[Extracted rows]
###

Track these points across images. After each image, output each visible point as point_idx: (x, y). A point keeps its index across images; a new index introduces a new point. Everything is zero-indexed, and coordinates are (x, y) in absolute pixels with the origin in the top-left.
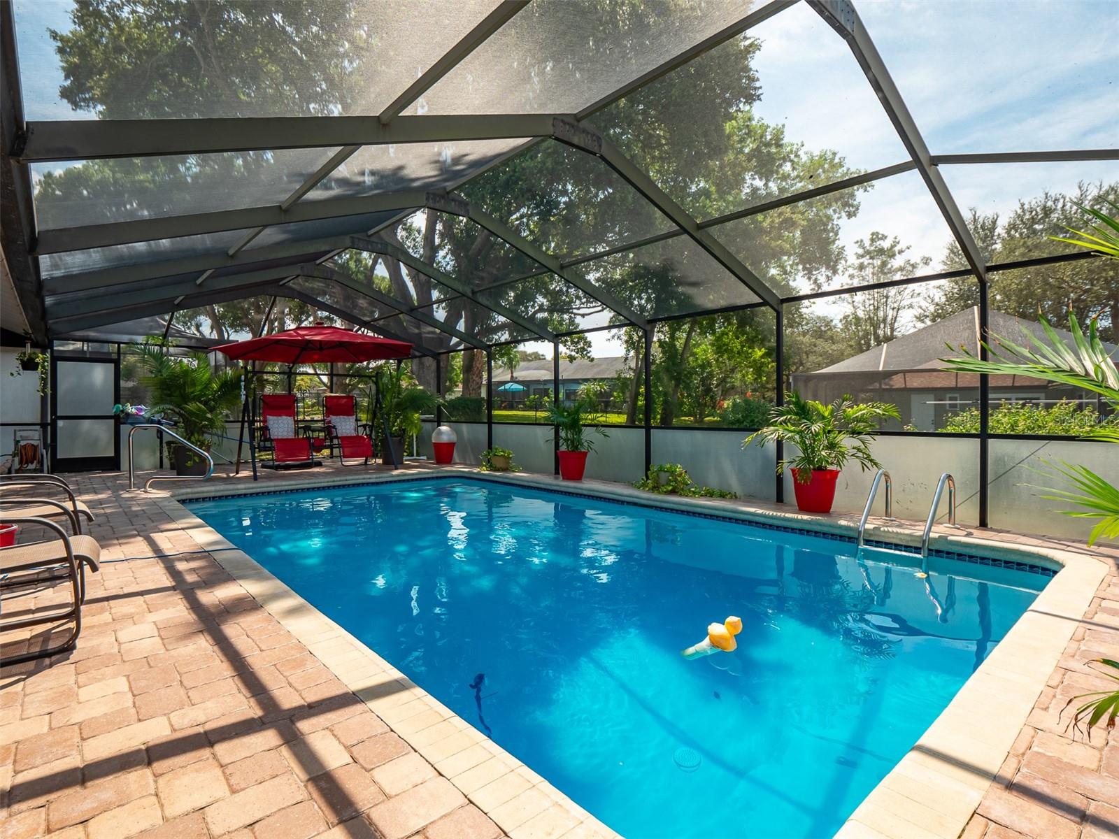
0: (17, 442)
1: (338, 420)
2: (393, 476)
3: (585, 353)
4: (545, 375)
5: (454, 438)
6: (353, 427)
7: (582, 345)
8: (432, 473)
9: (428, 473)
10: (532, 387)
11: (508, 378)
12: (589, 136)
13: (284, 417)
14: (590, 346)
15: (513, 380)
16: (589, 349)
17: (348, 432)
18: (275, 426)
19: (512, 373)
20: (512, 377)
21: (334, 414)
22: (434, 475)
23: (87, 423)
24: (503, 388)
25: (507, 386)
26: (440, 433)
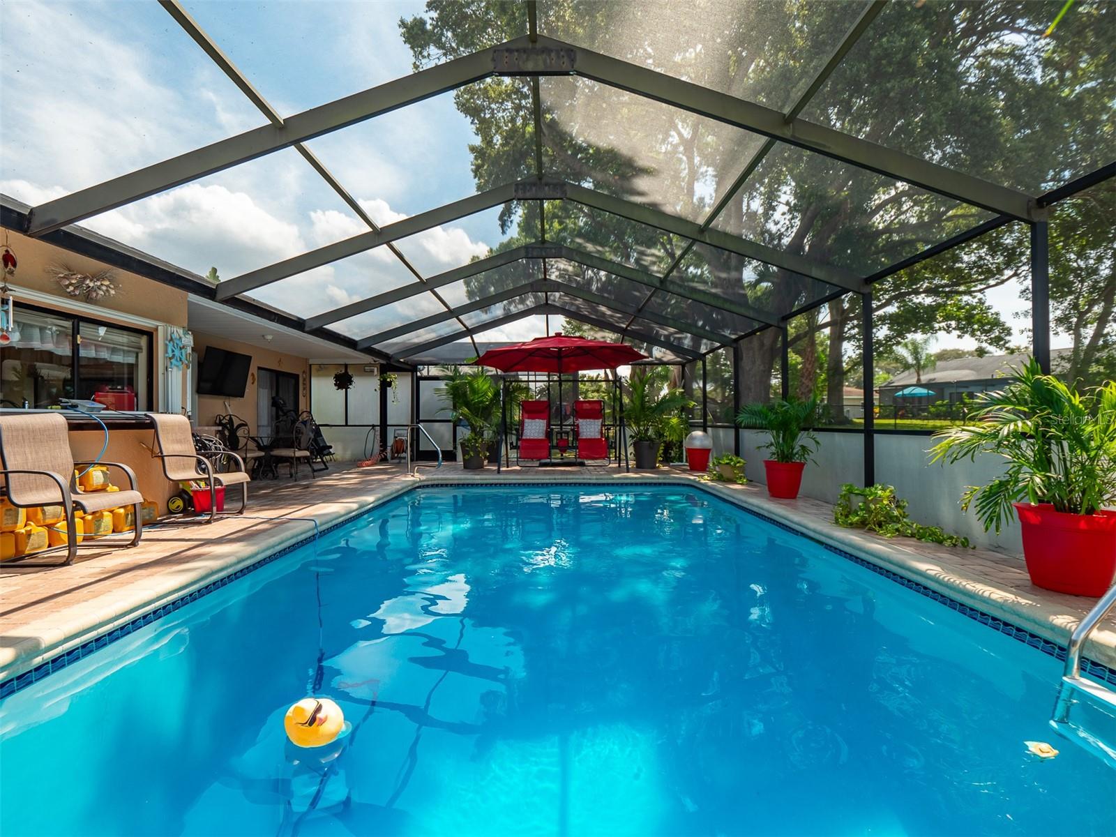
0: (395, 437)
1: (584, 423)
2: (613, 479)
3: (1002, 343)
4: (967, 376)
5: (708, 443)
6: (597, 430)
7: (997, 334)
8: (658, 478)
9: (653, 478)
10: (947, 392)
11: (914, 381)
12: (553, 55)
13: (537, 420)
14: (1009, 334)
15: (919, 384)
16: (1007, 338)
17: (592, 434)
18: (529, 427)
19: (919, 375)
20: (919, 380)
21: (581, 418)
22: (660, 481)
23: (437, 424)
24: (901, 393)
25: (907, 391)
26: (693, 438)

###

WHAT YOU SHOULD DO
Output every line of the rows above as a numbered list, omitting blank lines and leaving out the picture placeholders.

RESPONSE AREA
1. Track these points across images. After each image, output each visible point as point_idx: (x, y). A point keeps its index across images; a new index introduces a new point. Everything is zero-indexed, and coordinates are (x, y) in absolute pixels with the origin in the top-left.
2. 0: (17, 442)
3. 1: (338, 420)
4. 2: (393, 476)
5. 3: (585, 353)
6. 4: (545, 375)
7. 5: (454, 438)
8. 6: (353, 427)
9. 7: (582, 345)
10. 8: (432, 473)
11. 9: (428, 473)
12. 10: (532, 387)
13. 11: (508, 378)
14. 12: (589, 136)
15. 13: (284, 417)
16. 14: (590, 346)
17. 15: (513, 380)
18. 16: (589, 349)
19. 17: (348, 432)
20. 18: (275, 426)
21. 19: (512, 373)
22. 20: (512, 377)
23. 21: (334, 414)
24. 22: (434, 475)
25. 23: (87, 423)
26. 24: (503, 388)
27. 25: (507, 386)
28. 26: (440, 433)
29. 0: (395, 437)
30. 1: (584, 423)
31. 2: (613, 479)
32. 3: (1002, 343)
33. 4: (967, 376)
34. 5: (708, 443)
35. 6: (597, 430)
36. 7: (997, 334)
37. 8: (658, 478)
38. 9: (653, 478)
39. 10: (947, 392)
40. 11: (914, 381)
41. 12: (553, 55)
42. 13: (537, 420)
43. 14: (1009, 334)
44. 15: (919, 384)
45. 16: (1007, 338)
46. 17: (592, 434)
47. 18: (529, 427)
48. 19: (919, 375)
49. 20: (919, 380)
50. 21: (581, 418)
51. 22: (660, 481)
52. 23: (437, 424)
53. 24: (901, 393)
54. 25: (907, 391)
55. 26: (693, 438)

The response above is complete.